(Data extract)
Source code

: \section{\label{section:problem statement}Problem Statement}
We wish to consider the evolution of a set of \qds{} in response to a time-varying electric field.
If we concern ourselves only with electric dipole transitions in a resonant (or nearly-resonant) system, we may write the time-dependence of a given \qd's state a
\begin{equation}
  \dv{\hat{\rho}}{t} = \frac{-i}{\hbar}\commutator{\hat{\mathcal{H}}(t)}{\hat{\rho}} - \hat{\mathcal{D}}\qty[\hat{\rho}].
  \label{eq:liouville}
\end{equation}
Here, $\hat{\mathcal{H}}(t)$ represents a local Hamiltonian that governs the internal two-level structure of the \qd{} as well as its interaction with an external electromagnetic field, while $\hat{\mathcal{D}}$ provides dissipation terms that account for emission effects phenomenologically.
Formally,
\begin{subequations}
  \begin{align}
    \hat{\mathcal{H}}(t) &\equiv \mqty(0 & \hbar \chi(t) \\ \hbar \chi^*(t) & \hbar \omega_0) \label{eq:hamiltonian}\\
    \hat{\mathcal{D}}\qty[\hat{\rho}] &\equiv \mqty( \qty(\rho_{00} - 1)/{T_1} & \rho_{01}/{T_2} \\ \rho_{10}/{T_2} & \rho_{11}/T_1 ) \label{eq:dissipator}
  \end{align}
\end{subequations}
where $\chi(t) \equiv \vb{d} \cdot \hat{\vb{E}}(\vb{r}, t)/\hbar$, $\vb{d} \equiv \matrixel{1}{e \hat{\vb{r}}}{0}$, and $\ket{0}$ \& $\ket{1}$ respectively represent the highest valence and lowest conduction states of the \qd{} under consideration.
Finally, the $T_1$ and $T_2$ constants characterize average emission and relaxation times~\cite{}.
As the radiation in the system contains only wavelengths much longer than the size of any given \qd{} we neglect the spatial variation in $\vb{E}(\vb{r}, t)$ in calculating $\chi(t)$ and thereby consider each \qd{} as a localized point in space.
(End Data extract)
Scan the records for the word "given". Copy each line where it turns up.

Answer section —
If we concern ourselves only with electric dipole transitions in a resonant (or nearly-resonant) system, we may write the time-dependence of a given \qd's state a
As the radiation in the system contains only wavelengths much longer than the size of any given \qd{} we neglect the spatial variation in $\vb{E}(\vb{r}, t)$ in calculating $\chi(t)$ and thereby consider each \qd{} as a localized point in space.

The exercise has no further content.